Intrusione del Cammino sinodale
L’arcivescovo di Poznan rivela che «il giorno dell’inaugurazione abbiamo tutti ricevuto via e-mail i documenti del Cammino sinodale tedesco». Egli accusa: «interpreto questo invio come un tentativo di estendere i problemi tedeschi a tutta la Chiesa. Questi documenti attingono fortemente alla teologia protestante e al linguaggio della politica moderna».
I tedeschi hanno «la convinzione che la Chiesa debba conformarsi al mondo adottando un sistema democratico e le norme di una burocrazia liberale». Il prelato afferma: «in Germania la Chiesa è molto burocratica. Da qui la volontà di limitare il potere dei vescovi e costruire una struttura di potere secolare parallela alla struttura gerarchica, nonché di vigilanza sui vescovi».
Mons. Gadecki ricorda che in una delle sue dichiarazioni «mons. Georg Bätzing ha affermato di essere riuscito a includere tutti i postulati tedeschi nella bozza finale del Sinodo. C’è il rischio che i Padri sinodali, quando voteranno il documento finale l’anno prossimo, approvino di fatto le istanze del Cammino sinodale, anche se con una formulazione leggermente diversa».
Sulla benedizione delle coppie omosessuali
Il vescovo è molto chiaro: «una benedizione (bene-dictio) significa “dire una cosa buona”. La benedizione delle unioni omosessuali significherebbe che la Chiesa approva i rapporti sessuali all’interno di una coppia dello stesso sesso. Ciò che è sempre stato definito peccato diventerebbe allora una cosa positiva».

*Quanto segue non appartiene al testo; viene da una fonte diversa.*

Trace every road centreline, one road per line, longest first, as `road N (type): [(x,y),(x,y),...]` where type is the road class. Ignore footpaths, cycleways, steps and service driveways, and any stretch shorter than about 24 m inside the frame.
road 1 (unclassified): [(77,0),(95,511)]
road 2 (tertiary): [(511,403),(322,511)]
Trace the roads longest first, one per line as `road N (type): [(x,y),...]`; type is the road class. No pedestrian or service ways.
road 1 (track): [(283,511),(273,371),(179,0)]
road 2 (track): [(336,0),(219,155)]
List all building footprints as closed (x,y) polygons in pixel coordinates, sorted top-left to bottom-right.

Il prelato ricorda la distinzione tra inclinazioni e atti omosessuali. I primi, anche se disordinati, non sono peccati. Questi ultimi sono e «non saranno in nessun caso approvati dalla Chiesa». La Chiesa chiama le persone con tali inclinazioni ad una vita di castità, sempre possibile con la grazia.

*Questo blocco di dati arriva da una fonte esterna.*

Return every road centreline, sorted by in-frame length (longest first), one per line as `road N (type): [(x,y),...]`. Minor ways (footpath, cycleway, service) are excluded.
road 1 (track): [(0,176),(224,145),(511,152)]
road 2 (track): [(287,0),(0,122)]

Sottolinea che le persone con queste inclinazioni e che seguono i comandamenti di Dio sono ferite: «non trovano più l’insegnamento della Chiesa ma spesso il linguaggio del movimento LGBT che rifiutano». «Si sentono abbandonati dalla Chiesa».
Il prelato nota «che i rappresentanti del gruppo americano Courage – che aiuta le persone con tendenze omosessuali a santificarsi – non sono stati invitati al Sinodo. D’altra parte sono stati inclusi rappresentanti di altre correnti».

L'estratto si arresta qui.